Penitent’s Josh Sawyer has an interesting story to tell about Alien video games past.
A year on after the release of Aliens: Fireteam Elite, Josh has revealed that he worked on an Alien game himself! He was already at Obsidian at this point, so he likely was not the main game director. But he does explain all that, so I’ll let him share the story himself.
Josh shared this thread on Twitter:
“I got to work on an Aliens RPG for SEGA from 2006-2009. Obsidian didn’t have directors at that time, just leads who were all considered peers. It resulted in a lot of dysfunction when the leads didn’t agree on how to do something.
Progress on the game was very slow, especially when it came to creating workable game levels. We had another game in development with SEGA at the time, Alpha Protocol, and SEGA (understandably, IMO) shelved Aliens in favor of AP.
There were a lot of cool ideas in the works, but you don’t ship ideas! The biggest lesson I learned from the experience is that if you don’t have playable levels, you don’t have much of a game (there are some exceptions, of course).
I was happy to play Aliens: Fireteam Elite because the overall setup was similar: small team, 3rd person, with an emphasis on deployables and support actions. The similarities ended there, but it was nice to see the idea could actually be fun in practice. RIP, squad.”
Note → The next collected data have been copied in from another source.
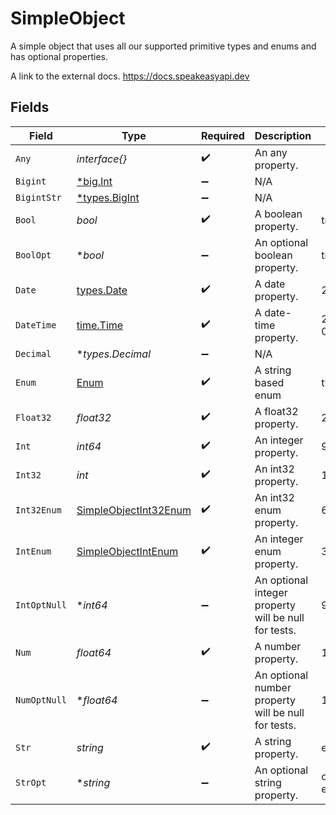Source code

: # SimpleObject

A simple object that uses all our supported primitive types and enums and has optional properties.

A link to the external docs.
<https://docs.speakeasyapi.dev>


## Fields

| Field                                                                 | Type                                                                  | Required                                                              | Description                                                           | Example                                                               |
| --------------------------------------------------------------------- | --------------------------------------------------------------------- | --------------------------------------------------------------------- | --------------------------------------------------------------------- | --------------------------------------------------------------------- |
| `Any`                                                                 | *interface{}*                                                         | :heavy_check_mark:                                                    | An any property.                                                      |                                                                       |
| `Bigint`                                                              | [*big.Int](https://pkg.go.dev/math/big#Int)                           | :heavy_minus_sign:                                                    | N/A                                                                   |                                                                       |
| `BigintStr`                                                           | [*types.BigInt](../../types/bigint.md)                                | :heavy_minus_sign:                                                    | N/A                                                                   |                                                                       |
| `Bool`                                                                | *bool*                                                                | :heavy_check_mark:                                                    | A boolean property.                                                   | true                                                                  |
| `BoolOpt`                                                             | **bool*                                                               | :heavy_minus_sign:                                                    | An optional boolean property.                                         | true                                                                  |
| `Date`                                                                | [types.Date](../../types/date.md)                                     | :heavy_check_mark:                                                    | A date property.                                                      | 2020-01-01                                                            |
| `DateTime`                                                            | [time.Time](https://pkg.go.dev/time#Time)                             | :heavy_check_mark:                                                    | A date-time property.                                                 | 2020-01-01T00:00:00Z                                                  |
| `Decimal`                                                             | **types.Decimal*                                                      | :heavy_minus_sign:                                                    | N/A                                                                   |                                                                       |
| `Enum`                                                                | [Enum](../../models/shared/enum.md)                                   | :heavy_check_mark:                                                    | A string based enum                                                   | two                                                                   |
| `Float32`                                                             | *float32*                                                             | :heavy_check_mark:                                                    | A float32 property.                                                   | 2.2222222                                                             |
| `Int`                                                                 | *int64*                                                               | :heavy_check_mark:                                                    | An integer property.                                                  | 999999                                                                |
| `Int32`                                                               | *int*                                                                 | :heavy_check_mark:                                                    | An int32 property.                                                    | 1                                                                     |
| `Int32Enum`                                                           | [SimpleObjectInt32Enum](../../models/shared/simpleobjectint32enum.md) | :heavy_check_mark:                                                    | An int32 enum property.                                               | 69                                                                    |
| `IntEnum`                                                             | [SimpleObjectIntEnum](../../models/shared/simpleobjectintenum.md)     | :heavy_check_mark:                                                    | An integer enum property.                                             | 3                                                                     |
| `IntOptNull`                                                          | **int64*                                                              | :heavy_minus_sign:                                                    | An optional integer property will be null for tests.                  | 999999                                                                |
| `Num`                                                                 | *float64*                                                             | :heavy_check_mark:                                                    | A number property.                                                    | 1.1                                                                   |
| `NumOptNull`                                                          | **float64*                                                            | :heavy_minus_sign:                                                    | An optional number property will be null for tests.                   | 1.1                                                                   |
| `Str`                                                                 | *string*                                                              | :heavy_check_mark:                                                    | A string property.                                                    | example                                                               |
| `StrOpt`                                                              | **string*                                                             | :heavy_minus_sign:                                                    | An optional string property.                                          | optional example                                                      |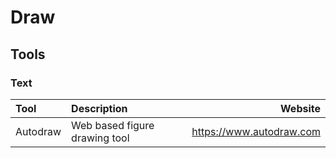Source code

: # Draw

## Tools

### Text

| Tool     | Description                   | Website                  |
| :------- | :---------------------------- | -----------------------: |
| Autodraw | Web based figure drawing tool | https://www.autodraw.com |

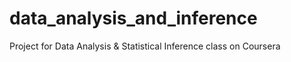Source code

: # data_analysis_and_inference
Project for Data Analysis &amp; Statistical Inference class on Coursera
In the last tweet, he also shares in development models of the characters that would have appeared in this cancelled Alien game. You can see those characters below.
Now, let’s put this in context. The years 2006 to 2009 were the end years of the 6th generation of consoles. That would have been the age of the PlayStation 2, the original Xbox, Nintendo GameCube, and on a technicality, the Sega Dreamcast.
This was the transition period right before video games evolved with HD graphics.
The games in this generation that would have defined what this Alien game would have been like were the likes of Grand Theft Auto Vice City, Final Fantasy X, Metal Gear Solid 2: Sons of Liberty, Metroid Prime, and Star Wars: Knights of the Old Republic.
Also of interest is that Fallout 3 released in 2008. While it would be presumptive to assume one title could get another cancelled, if there was one generation defining game that could have made that happen, Fallout 3 just might have been it.
You may not personally know it, but the Alien franchise is genuinely one of the more venerable licenses in video games. That includes classic arcade games and many of the first notable first person shooters. In fact, Alien Resurrection on the PlayStation pioneered the twin analogue stick control and movement system we take for granted in first person games today, shooters and adventure games alike.
This is one game that could have been part of that history, but as Josh himself notes, it wasn’t all entirely in vain. He opines that part of what his team in Obsidian was going for then was achieved now in Aliens: Fireteam Elite. That’s a ringing endorsement if there ever was one.